I will never forget it.After riding for more than a day, I began to suspect that the train ride on the roof was free, because nobody had demanded a ticket. Late the second day, however, while the train rattled along, the ticket collectors came along the roof for the first time. They were two enormous men wearing Arab robes, and they were punching everybody's tickets, stepping carefully over the passengers and working their way towards the engine. The guy with the ticket punch had a big naked knife in his other hand, and his companion had a cocked 38 caliber single action revolver in his fist and a huge knife in his belt !!! Nobody was giving them ANY trouble, but they looked pretty nervous, their eyes darting around to try to keep as many of my neighbors in view as possible. Yow, that forced me to reconsider my judgment of the nice, peaceful, friendly folks crowded all around me on the roof. If the ticket collectors had to go armed to the teeth, maybe, - - - - - just maybe, - - my fellow communards were not always as peaceable and easy to get along with as I had concluded.

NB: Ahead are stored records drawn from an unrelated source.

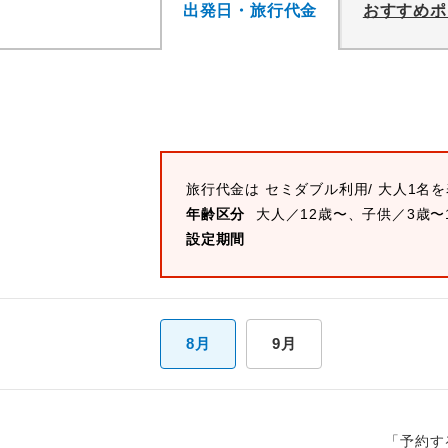
出発日・旅行代金
おすすめポ
旅行代金は
セミダブル
利用/ 大人1名
年齢区分
大人／12歳〜、子供／3歳〜
設定期間
8月
9月
「予約す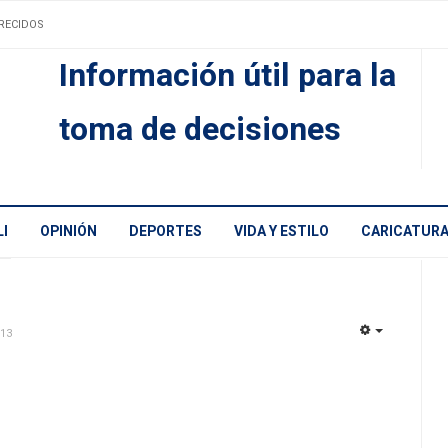
RECIDOS
Información útil para la
toma de decisiones
I
OPINIÓN
DEPORTES
VIDA Y ESTILO
CARICATUR
013
EMPTY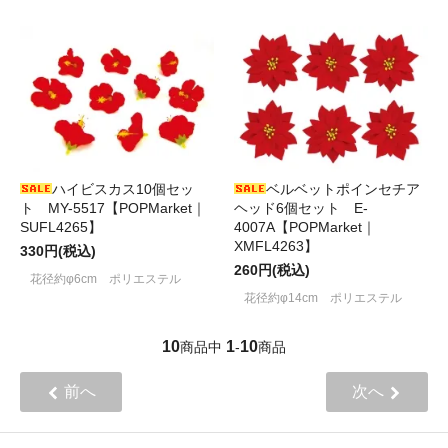
ハイビスカス10個セッ
ベルベットポインセチア
ト MY-5517【POPMarket｜
ヘッド6個セット E-
SUFL4265】
4007A【POPMarket｜
XMFL4263】
330円(税込)
260円(税込)
花径約φ6cm ポリエステル
花径約φ14cm ポリエステル
10
1
10
商品中
-
商品
前へ
次へ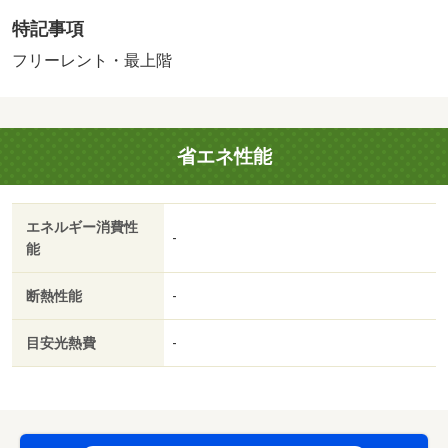
された場合は、違約金として賃料１ヶ月分を申し受けま
特記事項
す。）・南向きの日当たりの良い住宅です。駐車場利用料
１台目無料。２台目以降月々２，０００円。
フリーレント・最上階
省エネ性能
エネルギー消費性
-
能
断熱性能
-
目安光熱費
-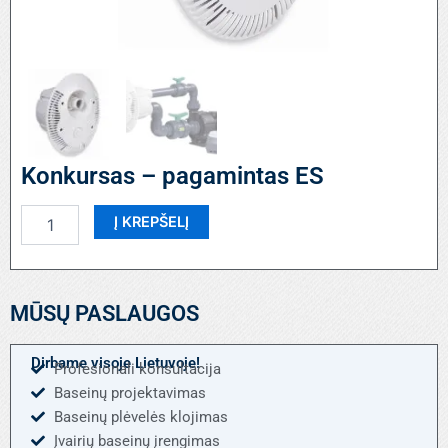
Konkursas – pagamintas ES
produkto
Į KREPŠELĮ
kiekis:
Konkursas
–
pagamintas
MŪSŲ PASLAUGOS
ES
Dirbame visoje Lietuvoje!
Profesionali konsultacija
Baseinų projektavimas
Baseinų plėvelės klojimas
Įvairių baseinų įrengimas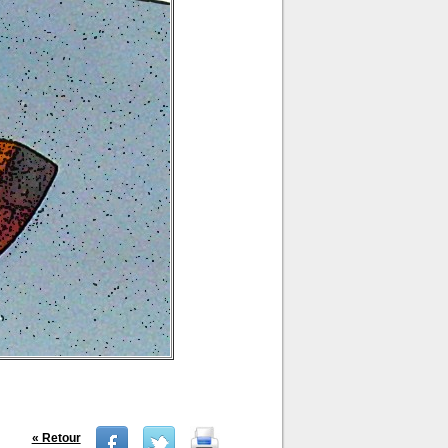
« Retour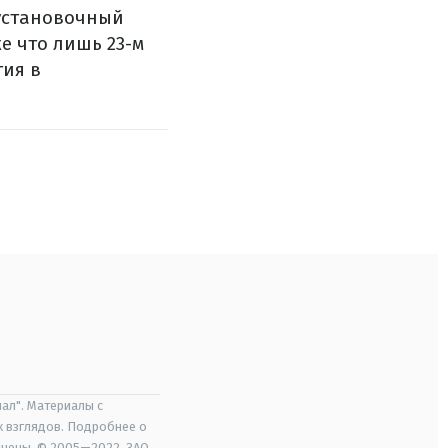
установочный
е что лишь 23-м
тия в
ал". Материалы с
х взглядов. Подробнее о
ищены. © 2005—2022, ЗАО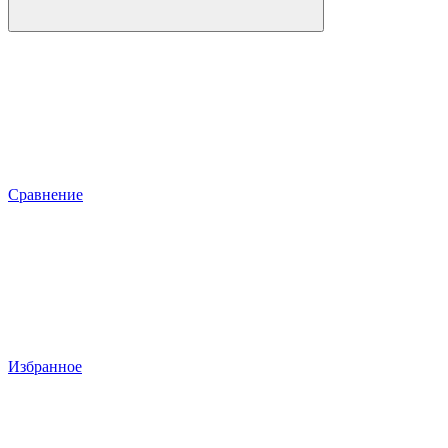
Сравнение
Избранное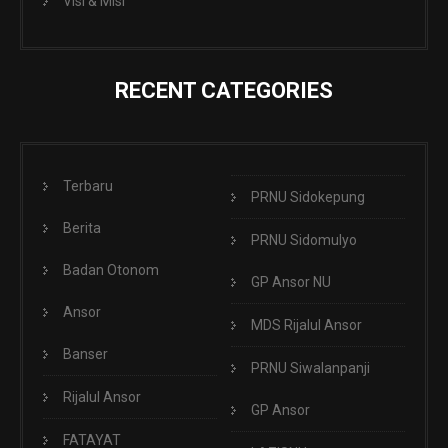
Visi & Misi
RECENT CATEGORIES
Terbaru
PRNU Sidokepung
Berita
PRNU Sidomulyo
Badan Otonom
GP Ansor NU
Ansor
MDS Rijalul Ansor
Banser
PRNU Siwalanpanji
Rijalul Ansor
GP Ansor
FATAYAT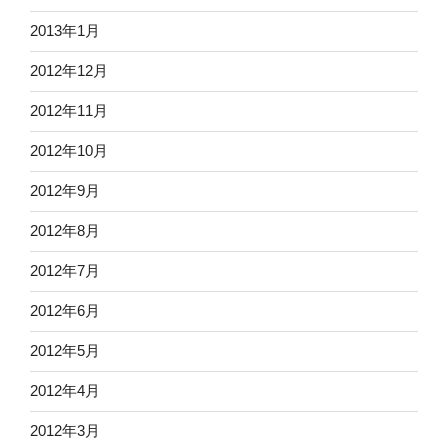
2013年1月
2012年12月
2012年11月
2012年10月
2012年9月
2012年8月
2012年7月
2012年6月
2012年5月
2012年4月
2012年3月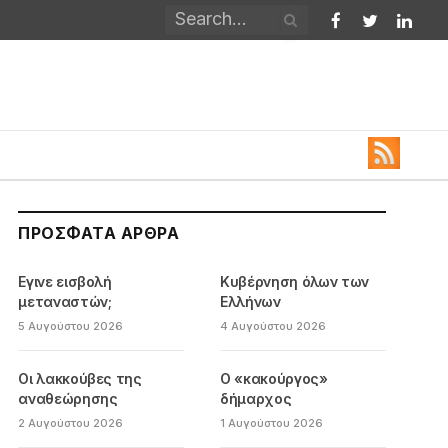
Facebook
Twitter
Linked
ΠΡΌΣΦΑΤΑ ΆΡΘΡΑ
Εγινε εισβολή
Κυβέρνηση όλων των
μεταναστών;
Ελλήνων
5 Αυγούστου 2026
4 Αυγούστου 2026
Οι λακκούβες της
Ο «κακούργος»
αναθεώρησης
δήμαρχος
2 Αυγούστου 2026
1 Αυγούστου 2026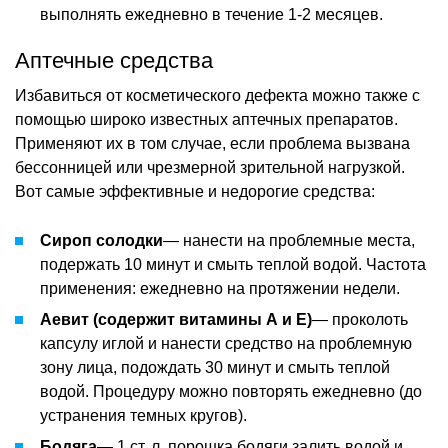
выполнять ежедневно в течение 1-2 месяцев.
Аптечные средства
Избавиться от косметического дефекта можно также с
помощью широко известных аптечных препаратов.
Применяют их в том случае, если проблема вызвана
бессонницей или чрезмерной зрительной нагрузкой.
Вот самые эффективные и недорогие средства:
Сироп солодки
— нанести на проблемные места,
подержать 10 минут и смыть теплой водой. Частота
применения: ежедневно на протяжении недели.
Аевит (содержит витамины А и Е)
— проколоть
капсулу иглой и нанести средство на проблемную
зону лица, подождать 30 минут и смыть теплой
водой. Процедуру можно повторять ежедневно (до
устранения темных кругов).
Бодяга
— 1 ст. л. порошка бодяги залить водой и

That night I woke about midnight, sleeping wedged between two of my wild companions, my forehead jammed against the shoulder of a particularly smelly gent. We were stopped, which was not unusual, but I could just make out the stack of the locomotive against the horizon, and it was not smoking. The fires had been banked. That had never happened before. I climbed down from the roof to make a necessary hydraulic adjustment, and found that the ground on both sides of the train was covered with people who had climbed out of the packed carriages, and were sleeping there. I stepped over folks in the darkness until I got to the edge of the inhabited area and took care of my errand. On my way back to the train, one of my English-speaking acquaintances, a soldier going home on furlough, popped up and greeted me quietly.
"Hello, mister Chih-kuh."
"Hello, mister Adam. How long do we stop here?"
He informed me that we were waiting for sunrise to go through the next big patch of scrubby forest. When I quizzed him as to why, he answered in a refreshingly concise and ingenuous manner.
"We are afraid." whispered Adam.
"What makes you afraid?"
I watched as he carefully formulated his reply, translating it in his head. "Wild animals and wild people" was the memorable reply.